→ **Problem to work on**
Look through the material below. Copy every line with the string "this" in it.

→ **Available records**
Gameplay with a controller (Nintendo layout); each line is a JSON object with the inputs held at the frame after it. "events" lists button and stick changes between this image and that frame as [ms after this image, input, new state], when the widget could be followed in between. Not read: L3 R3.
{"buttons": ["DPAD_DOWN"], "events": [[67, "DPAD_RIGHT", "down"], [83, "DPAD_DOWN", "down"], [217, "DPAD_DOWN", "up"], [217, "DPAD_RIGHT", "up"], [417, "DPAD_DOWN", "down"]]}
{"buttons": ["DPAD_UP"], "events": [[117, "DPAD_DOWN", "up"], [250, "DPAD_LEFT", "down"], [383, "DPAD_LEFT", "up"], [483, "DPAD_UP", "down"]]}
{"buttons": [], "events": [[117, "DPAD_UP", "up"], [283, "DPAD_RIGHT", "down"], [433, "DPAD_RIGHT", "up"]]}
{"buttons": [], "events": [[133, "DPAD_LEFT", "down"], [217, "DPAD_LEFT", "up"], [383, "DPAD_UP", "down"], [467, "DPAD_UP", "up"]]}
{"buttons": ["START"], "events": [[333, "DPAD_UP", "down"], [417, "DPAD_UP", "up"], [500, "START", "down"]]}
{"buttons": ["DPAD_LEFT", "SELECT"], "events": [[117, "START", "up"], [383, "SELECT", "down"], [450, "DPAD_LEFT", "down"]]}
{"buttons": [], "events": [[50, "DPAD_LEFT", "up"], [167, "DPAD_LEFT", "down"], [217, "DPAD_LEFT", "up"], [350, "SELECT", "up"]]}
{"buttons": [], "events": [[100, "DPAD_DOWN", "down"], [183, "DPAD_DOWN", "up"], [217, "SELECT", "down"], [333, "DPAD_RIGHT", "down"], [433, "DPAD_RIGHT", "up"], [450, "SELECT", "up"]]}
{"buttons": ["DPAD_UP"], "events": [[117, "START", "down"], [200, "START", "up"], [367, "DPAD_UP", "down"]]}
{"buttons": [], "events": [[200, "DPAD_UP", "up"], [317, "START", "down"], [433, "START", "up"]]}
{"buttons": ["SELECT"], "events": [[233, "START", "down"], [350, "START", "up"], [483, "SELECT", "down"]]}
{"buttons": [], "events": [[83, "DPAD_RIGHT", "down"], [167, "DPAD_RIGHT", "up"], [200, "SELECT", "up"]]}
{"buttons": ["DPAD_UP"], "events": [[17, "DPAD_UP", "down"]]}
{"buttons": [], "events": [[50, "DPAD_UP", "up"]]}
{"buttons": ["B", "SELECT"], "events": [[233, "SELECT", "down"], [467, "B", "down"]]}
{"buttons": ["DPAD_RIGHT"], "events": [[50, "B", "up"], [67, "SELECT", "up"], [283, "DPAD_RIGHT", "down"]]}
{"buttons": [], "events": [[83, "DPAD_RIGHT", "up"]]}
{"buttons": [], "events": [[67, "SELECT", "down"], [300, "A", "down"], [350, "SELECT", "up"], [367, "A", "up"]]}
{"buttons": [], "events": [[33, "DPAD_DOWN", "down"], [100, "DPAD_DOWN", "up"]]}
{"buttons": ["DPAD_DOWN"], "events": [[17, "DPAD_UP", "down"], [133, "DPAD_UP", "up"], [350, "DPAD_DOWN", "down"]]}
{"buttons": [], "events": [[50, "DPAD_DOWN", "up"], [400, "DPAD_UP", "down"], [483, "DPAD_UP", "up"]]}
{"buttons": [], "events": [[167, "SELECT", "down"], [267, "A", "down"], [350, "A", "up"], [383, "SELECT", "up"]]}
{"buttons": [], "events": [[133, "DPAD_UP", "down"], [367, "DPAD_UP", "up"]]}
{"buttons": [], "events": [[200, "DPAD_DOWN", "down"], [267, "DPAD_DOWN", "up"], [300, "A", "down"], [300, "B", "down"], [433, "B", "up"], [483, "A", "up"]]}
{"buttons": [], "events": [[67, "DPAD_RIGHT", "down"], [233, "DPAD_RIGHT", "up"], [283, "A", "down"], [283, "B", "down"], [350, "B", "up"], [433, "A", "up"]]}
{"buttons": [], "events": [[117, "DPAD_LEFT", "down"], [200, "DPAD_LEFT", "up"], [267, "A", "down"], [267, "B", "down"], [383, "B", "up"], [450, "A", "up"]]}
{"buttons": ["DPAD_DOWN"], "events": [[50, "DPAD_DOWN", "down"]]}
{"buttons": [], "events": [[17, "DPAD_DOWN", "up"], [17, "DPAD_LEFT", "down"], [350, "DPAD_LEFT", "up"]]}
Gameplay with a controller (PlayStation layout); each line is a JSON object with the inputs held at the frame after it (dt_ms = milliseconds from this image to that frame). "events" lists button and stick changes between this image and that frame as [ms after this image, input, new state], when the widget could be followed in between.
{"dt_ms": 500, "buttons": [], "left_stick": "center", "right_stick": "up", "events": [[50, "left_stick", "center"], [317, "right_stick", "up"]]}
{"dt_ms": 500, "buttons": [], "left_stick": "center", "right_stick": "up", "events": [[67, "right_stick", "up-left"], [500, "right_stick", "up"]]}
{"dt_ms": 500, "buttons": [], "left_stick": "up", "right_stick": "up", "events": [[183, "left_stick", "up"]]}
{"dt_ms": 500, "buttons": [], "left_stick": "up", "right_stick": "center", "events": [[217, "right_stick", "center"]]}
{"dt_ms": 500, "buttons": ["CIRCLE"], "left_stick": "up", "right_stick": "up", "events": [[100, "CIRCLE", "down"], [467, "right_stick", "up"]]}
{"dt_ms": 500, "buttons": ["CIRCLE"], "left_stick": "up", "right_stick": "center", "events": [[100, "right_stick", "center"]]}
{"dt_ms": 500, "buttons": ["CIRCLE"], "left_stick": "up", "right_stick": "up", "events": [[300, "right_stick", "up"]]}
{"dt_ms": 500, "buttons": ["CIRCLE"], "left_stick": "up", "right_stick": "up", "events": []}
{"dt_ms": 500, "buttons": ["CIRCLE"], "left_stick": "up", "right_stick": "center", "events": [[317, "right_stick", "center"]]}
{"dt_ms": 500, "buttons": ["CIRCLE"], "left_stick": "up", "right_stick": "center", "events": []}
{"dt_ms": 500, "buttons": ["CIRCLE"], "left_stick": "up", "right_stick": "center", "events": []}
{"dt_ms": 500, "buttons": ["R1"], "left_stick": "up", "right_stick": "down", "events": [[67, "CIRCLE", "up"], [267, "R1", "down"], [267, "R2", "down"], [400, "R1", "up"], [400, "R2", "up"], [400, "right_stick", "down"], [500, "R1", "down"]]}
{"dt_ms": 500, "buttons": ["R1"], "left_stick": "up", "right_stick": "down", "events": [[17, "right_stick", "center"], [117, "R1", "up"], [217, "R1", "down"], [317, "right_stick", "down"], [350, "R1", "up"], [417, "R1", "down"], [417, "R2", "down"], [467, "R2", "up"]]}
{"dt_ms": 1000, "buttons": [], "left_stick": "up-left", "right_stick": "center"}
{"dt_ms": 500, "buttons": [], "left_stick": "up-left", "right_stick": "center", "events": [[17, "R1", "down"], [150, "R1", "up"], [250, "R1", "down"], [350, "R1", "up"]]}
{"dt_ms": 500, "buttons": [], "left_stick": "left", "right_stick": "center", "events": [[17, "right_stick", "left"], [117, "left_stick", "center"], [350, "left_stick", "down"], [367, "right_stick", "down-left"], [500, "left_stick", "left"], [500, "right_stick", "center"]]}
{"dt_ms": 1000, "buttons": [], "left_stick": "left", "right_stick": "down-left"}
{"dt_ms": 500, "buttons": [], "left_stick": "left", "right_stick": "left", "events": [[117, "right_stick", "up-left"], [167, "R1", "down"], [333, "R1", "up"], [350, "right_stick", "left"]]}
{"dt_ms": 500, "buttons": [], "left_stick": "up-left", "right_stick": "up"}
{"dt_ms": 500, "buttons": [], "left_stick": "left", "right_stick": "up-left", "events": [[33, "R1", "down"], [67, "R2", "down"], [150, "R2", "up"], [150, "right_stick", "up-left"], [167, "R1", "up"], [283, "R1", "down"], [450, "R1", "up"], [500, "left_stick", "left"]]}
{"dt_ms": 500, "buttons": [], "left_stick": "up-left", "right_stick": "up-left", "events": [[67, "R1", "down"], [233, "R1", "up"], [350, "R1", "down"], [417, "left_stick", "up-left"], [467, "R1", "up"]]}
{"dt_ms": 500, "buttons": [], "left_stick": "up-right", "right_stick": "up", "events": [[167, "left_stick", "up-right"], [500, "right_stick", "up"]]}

→ **Solution**
Gameplay with a controller (Nintendo layout); each line is a JSON object with the inputs held at the frame after it. "events" lists button and stick changes between this image and that frame as [ms after this image, input, new state], when the widget could be followed in between. Not read: L3 R3.
Gameplay with a controller (PlayStation layout); each line is a JSON object with the inputs held at the frame after it (dt_ms = milliseconds from this image to that frame). "events" lists button and stick changes between this image and that frame as [ms after this image, input, new state], when the widget could be followed in between.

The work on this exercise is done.